The House at the End of Time (2013)
★★ / ★★★★
“The House at the End of Time,” written and directed by Alejandro Hidalgo, is a Venezuelan horror-mystery that constantly evolves. It is able to create a formidable level of suspense, particularly during the first hour when the family is terrorized by a paranormal presence in the house, but viewers who have had plenty of experience with horror films are likely to figure out the supposedly big reveal coming from a mile away. Because I had a strong suspicion of what to expect, the picture, though well-made throughout, was suddenly less thrilling.
The story revolves around Dulce (Ruddy Rodríguez), a woman who has spent thirty years in prison for murdering her husband (Gonzalo Cubero) and son (Rosmel Bustamante)—even though the latter’s corpse was actually never found. Due to old age, the government has allowed Dulce to live out her remaining days in the very same house where she and her family used to live. As she expected, the house is not finished with her because soon enough she starts to feel the same paranormal presence before she was sent to prison.
Beautiful is the manner in which the writer-director is able to seamlessly meld the past and the present. When events in the 1980s make contact with happenings in 2010s, and vice-versa, there is a certain rhythm established that is compelling. It is admirable how at times it employs horror elements, like a character hearing a strange noise and deciding to investigate down the shadowy stairs and into the jet-black basement, to capture the viewers’ attention but it turns out to be something less scary and more curious.
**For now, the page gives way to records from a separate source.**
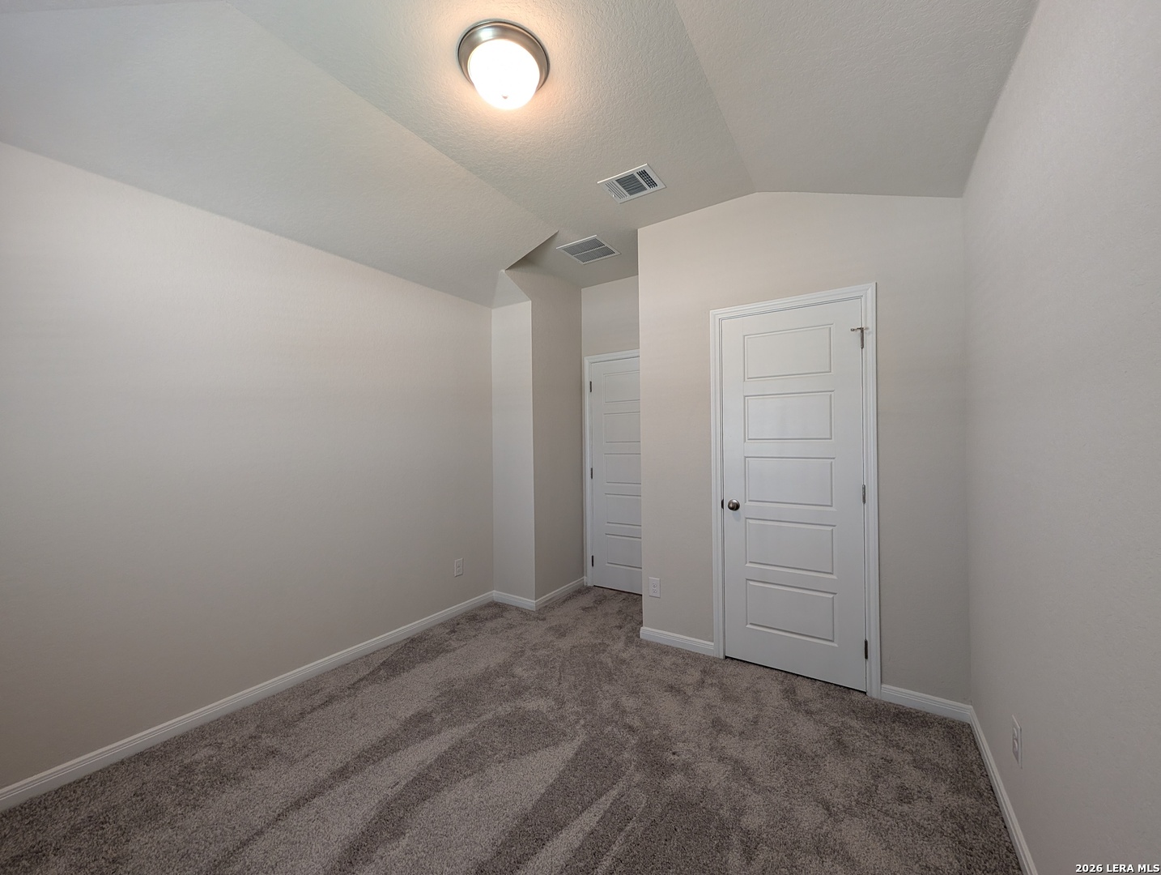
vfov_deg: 94.7
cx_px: 580
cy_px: 438
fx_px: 403
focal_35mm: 12
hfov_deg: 110.5
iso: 56
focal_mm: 2.02
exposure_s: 1/53.2
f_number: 1.7
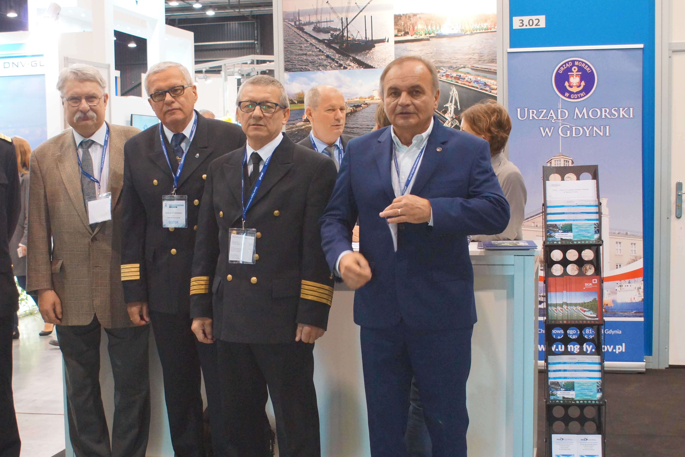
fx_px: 1084
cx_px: 286
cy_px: 259
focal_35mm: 57
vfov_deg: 23.8
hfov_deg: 35.0
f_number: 5
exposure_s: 1/60
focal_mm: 30
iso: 1600
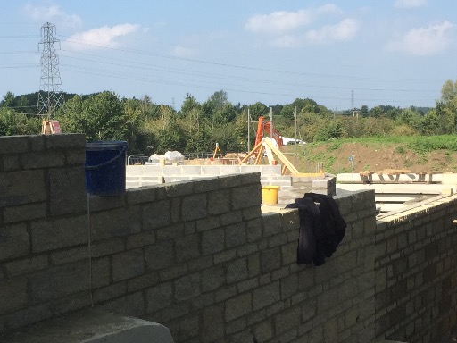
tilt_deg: -9.5
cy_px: 259
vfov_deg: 21.4
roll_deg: +1.0
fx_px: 898
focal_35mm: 68
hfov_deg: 28.4
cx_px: 149
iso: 32
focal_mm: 4.15
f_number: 2.2
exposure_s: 1/1236
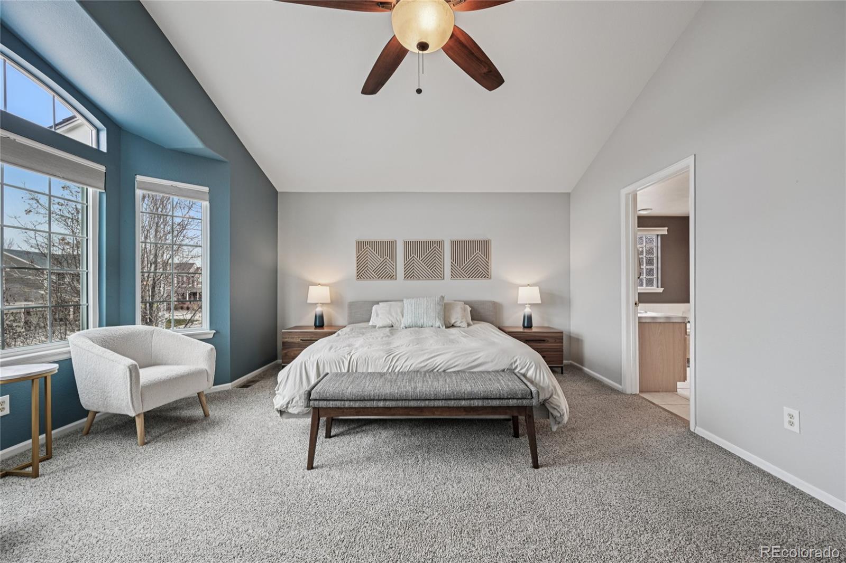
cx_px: 423
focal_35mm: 14
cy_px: 282
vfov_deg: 81.2
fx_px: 329
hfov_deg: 104.3
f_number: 8
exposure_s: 1/15
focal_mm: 14
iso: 280
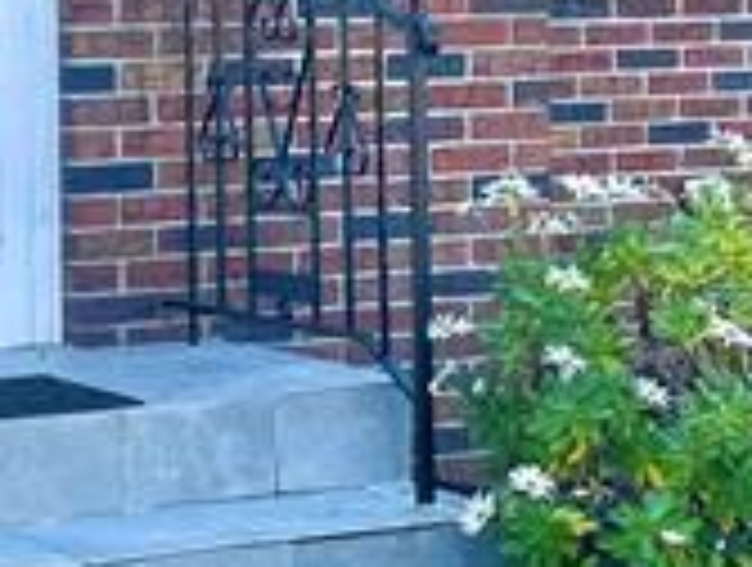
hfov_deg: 12.4
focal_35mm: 159
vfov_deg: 9.3
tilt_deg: -3.2
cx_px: 504
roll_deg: +0.9
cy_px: 14
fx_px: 3462
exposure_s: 1/568
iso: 50
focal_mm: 5.96
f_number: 1.6
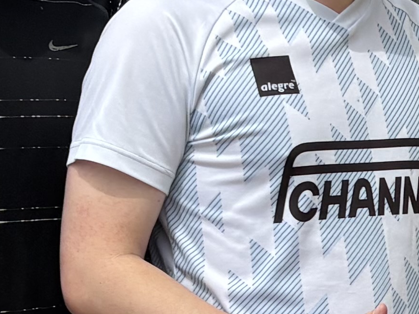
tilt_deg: -8.8
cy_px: 282
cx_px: 773
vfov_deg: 8.7
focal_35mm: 170
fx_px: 2057
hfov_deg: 10.8
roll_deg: -0.4
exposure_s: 1/3125
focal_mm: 5.96
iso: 50
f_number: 1.6
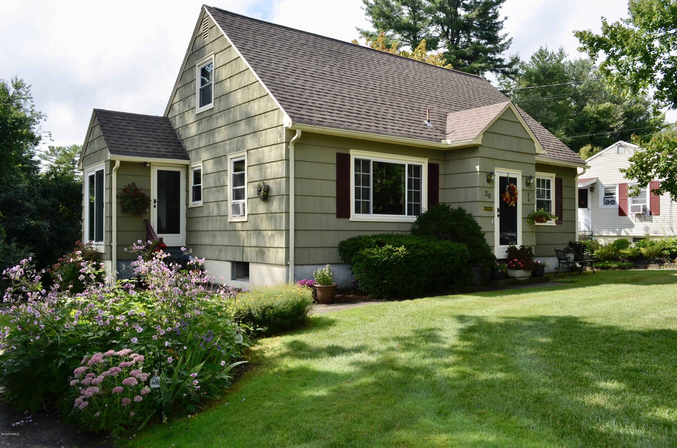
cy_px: 224
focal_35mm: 30
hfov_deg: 62.0
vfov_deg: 43.4
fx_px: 563
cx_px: 338
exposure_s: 1/200
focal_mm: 20
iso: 100
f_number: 7.1
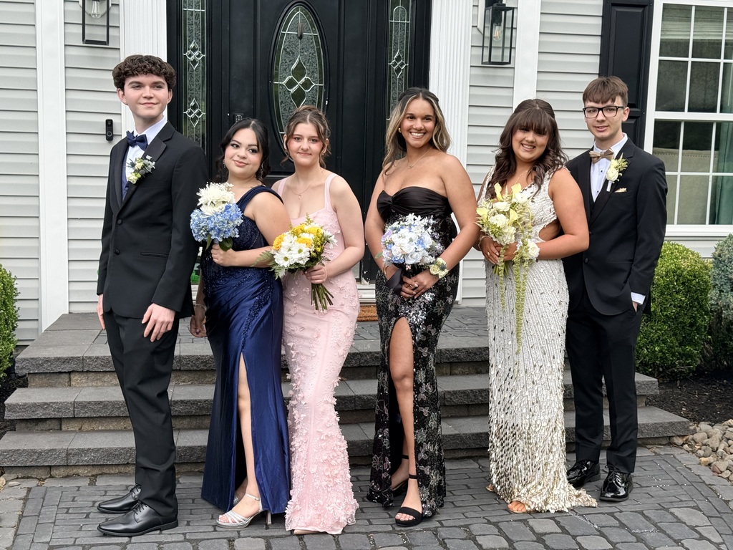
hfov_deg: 39.7
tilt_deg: -6.5
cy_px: 275
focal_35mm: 48
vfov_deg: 30.3
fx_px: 1016
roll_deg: -1.0
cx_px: 366
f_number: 1.78
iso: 64
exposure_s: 1/371
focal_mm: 6.76
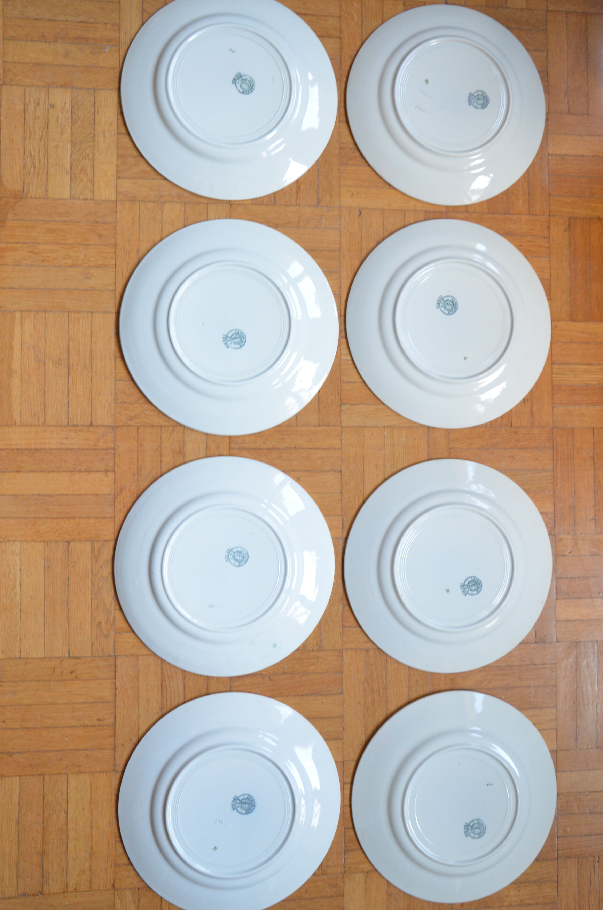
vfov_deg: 48.5
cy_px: 425
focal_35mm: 40
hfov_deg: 33.2
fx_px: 1009
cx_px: 330
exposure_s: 1/60
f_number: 5.6
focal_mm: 24
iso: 500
Perhaps the film’s biggest limitation is the use of cosmetics. An argument can be made that the material’s emotional center is the protagonist’s struggles of learning the truth about a three-decade mystery that haunted her throughout her incarceration. Although Rodríguez is a very capable performer, which can be observed during scenes set in the ‘80s, the thick makeup in the ‘10s limits the outcome significantly. Micro-emotions during key silences and important revelations are blocked by layers of awful makeup.
One looks at the elder Dulce and much of her face is almost like a mask; it won’t move with certain attempts at expressing specific emotions. On top of this, the eyes are not at all convincing in their age and, most importantly, experience. Maybe it would have been much better if a real performer of a certain age played the elder Dulce. I would prefer watch an older actor who bears little physicality to another younger actor but through specific gestures, ways of saying certain words or sentences, or even in handling certain pauses we slowly recognize their similarities. With the second half being so invested with delivering layers of complex emotions, the heavy makeup functions like a filter.
“La case del fin de los tiempos” is worth seeing once for unwavering dramatic tension and willingness to play with perspectives as well as with the idea of ghosts being the past coming to haunt us. Although the piece is likely to be considered predictable by those well-versed in the genre, the story is conceived with enough imagination and defined inspirations. The house evokes a very creepy feeling.